Data listing
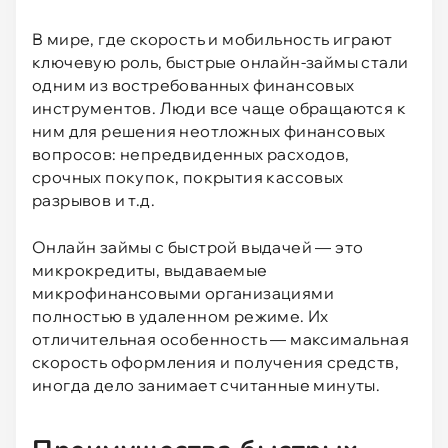
Konga
Нет
3.4
1007
В мире, где скорость и мобильность играют
VIVA деньги
Да
2.5
1392
ключевую роль, быстрые онлайн-займы стали
одним из востребованных финансовых
LIME
Да
3.9
4209
инструментов. Люди все чаще обращаются к
ним для решения неотложных финансовых
Credit7
Да
2.9
1296
вопросов: непредвиденных расходов,
срочных покупок, покрытия кассовых
Ezaem
Да
3.2
1256
разрывов и т.д.
One click money
Нет
3.3
2023
Онлайн займы с быстрой выдачей — это
микрокредиты, выдаваемые
микрофинансовыми организациями
Pay P.S.
Да
4
1002
полностью в удаленном режиме. Их
отличительная особенность — максимальная
Вебзайм
Да
2.9
3288
скорость оформления и получения средств,
иногда дело занимает считанные минуты.
Деньги сразу
Нет
3.6
2228
ГринМани
Да
3.3
668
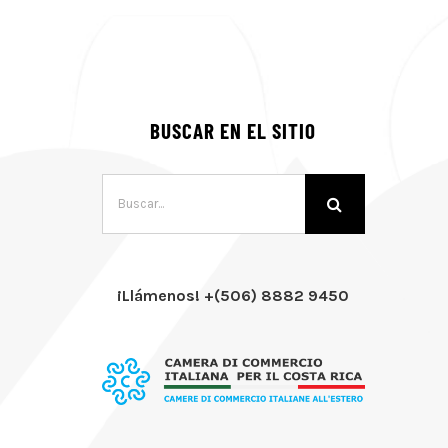
BUSCAR EN EL SITIO
Buscar:
¡Llámenos! +(506) 8882 9450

Problem details
Look for the word "финансовых" in the data, then return every line that contains it.

Output
одним из востребованных финансовых
ним для решения неотложных финансовых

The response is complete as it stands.